The Philippines bound all agricultural tariffs in WTO prohibiting tariff rate increases above this level without offering tariff compensation. High in-quota tariffs under the TRQ program (MAV) significantly constrain US exports. In-quota tariffs on poultry are one of the highest at 40%. A price-based special safeguard is also maintained and applied on chicken imports.
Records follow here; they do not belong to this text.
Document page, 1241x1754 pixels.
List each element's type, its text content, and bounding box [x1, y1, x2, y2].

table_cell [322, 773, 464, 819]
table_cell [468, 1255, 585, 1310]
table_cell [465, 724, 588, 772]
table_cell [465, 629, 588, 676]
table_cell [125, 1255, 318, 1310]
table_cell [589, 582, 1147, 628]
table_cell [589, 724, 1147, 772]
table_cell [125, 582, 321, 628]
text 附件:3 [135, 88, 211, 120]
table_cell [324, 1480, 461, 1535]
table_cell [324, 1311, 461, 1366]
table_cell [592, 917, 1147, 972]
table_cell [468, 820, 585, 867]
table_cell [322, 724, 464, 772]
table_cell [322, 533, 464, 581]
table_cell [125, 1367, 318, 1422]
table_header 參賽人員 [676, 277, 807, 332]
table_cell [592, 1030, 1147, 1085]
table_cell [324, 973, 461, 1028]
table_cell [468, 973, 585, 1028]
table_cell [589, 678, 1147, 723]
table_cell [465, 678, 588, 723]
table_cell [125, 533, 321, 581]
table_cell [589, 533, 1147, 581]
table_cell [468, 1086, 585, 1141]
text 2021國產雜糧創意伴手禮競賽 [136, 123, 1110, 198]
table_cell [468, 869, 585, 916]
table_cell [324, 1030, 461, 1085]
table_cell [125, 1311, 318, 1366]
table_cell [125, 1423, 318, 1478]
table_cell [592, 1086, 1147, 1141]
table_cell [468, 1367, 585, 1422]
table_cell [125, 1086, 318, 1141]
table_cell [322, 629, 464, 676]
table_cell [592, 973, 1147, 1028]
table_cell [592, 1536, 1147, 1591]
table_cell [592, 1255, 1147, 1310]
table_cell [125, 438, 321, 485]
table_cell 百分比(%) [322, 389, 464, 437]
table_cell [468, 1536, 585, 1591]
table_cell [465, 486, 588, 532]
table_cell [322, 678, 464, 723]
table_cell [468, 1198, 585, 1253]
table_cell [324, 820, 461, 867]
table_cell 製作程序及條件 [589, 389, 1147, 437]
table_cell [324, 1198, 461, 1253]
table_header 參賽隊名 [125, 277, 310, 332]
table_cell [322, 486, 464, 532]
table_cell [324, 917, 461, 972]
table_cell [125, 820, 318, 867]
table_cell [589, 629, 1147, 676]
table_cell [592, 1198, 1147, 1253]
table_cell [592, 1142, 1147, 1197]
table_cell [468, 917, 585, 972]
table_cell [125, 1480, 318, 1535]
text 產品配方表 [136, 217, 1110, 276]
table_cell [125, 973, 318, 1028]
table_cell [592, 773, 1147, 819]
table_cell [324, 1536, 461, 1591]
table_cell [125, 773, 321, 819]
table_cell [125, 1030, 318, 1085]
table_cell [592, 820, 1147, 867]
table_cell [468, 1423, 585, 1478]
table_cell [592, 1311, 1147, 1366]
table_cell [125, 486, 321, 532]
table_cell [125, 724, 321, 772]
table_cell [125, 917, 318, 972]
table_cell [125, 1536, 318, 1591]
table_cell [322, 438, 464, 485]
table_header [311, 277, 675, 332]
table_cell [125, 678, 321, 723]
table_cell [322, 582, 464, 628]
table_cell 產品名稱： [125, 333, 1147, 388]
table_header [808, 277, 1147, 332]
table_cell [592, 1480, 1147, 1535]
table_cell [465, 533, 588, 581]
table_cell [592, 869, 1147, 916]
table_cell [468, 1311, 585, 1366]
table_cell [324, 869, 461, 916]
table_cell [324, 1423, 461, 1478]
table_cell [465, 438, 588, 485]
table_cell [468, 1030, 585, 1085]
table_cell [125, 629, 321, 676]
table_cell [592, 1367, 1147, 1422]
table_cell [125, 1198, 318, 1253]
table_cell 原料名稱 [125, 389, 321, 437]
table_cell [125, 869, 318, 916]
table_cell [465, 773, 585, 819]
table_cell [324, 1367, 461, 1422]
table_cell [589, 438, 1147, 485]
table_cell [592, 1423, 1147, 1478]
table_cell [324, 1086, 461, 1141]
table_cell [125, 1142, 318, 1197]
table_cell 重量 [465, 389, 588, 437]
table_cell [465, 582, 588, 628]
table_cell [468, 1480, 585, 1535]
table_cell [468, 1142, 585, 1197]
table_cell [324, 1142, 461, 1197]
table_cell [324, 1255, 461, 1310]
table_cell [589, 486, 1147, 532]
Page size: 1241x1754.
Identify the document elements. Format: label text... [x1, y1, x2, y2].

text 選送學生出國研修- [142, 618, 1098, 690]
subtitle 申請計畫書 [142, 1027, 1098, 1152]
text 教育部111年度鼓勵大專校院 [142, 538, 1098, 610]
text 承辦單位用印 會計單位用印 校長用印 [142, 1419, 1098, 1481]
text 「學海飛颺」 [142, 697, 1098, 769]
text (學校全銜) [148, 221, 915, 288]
Taiwan maintains Special Safeguards (SSGs) on agricultural products covered by TRQs, including poultry meat, which are permitted under WTO. TRQs on chicken meat and poultry offal were eliminated in January 2005; however the US continues to seek reduction and elimination of tariffs on other items. The UAE Cabinet approved the addition of 12 commodities to the previous 15 to be sold without a local agent for livestock and eggs, which would otherwise require the employment of a local agent by foreign firms in order to distribute product. The high tariffs are an obstacle for US poultry exports to Thailand, who has bound all tariffs on agricultural goods in the WTO. Agricultural tariffs are bound at an average of 39.9% ad valorem. However ad valorem tariffs can be as high as 80% and even higher on agricultural products, especially poultry imports, which compete with local production.

Ukraine requires import licenses for poultry and poultry products, which are reviewed and amended annually by the Cabinet of Ministers. Permits must be obtained to receive import licenses from the Ministry of Economic Development and Trade, as well as approval from Ukraine’s State Veterinary and Phytosanitary Service. Importers can request foreign facilities be certified in compliance with Ukraine’s technical regulations to receive a certificate of conformity for 2-3 years and avoid the delays and challenges of certifying shipments and testing.

Vietnam maintains quantitative restrictions and import licenses on eggs with TRQ regimes, one of many nontariff barriers imposed despite trade agreements and WTO membership.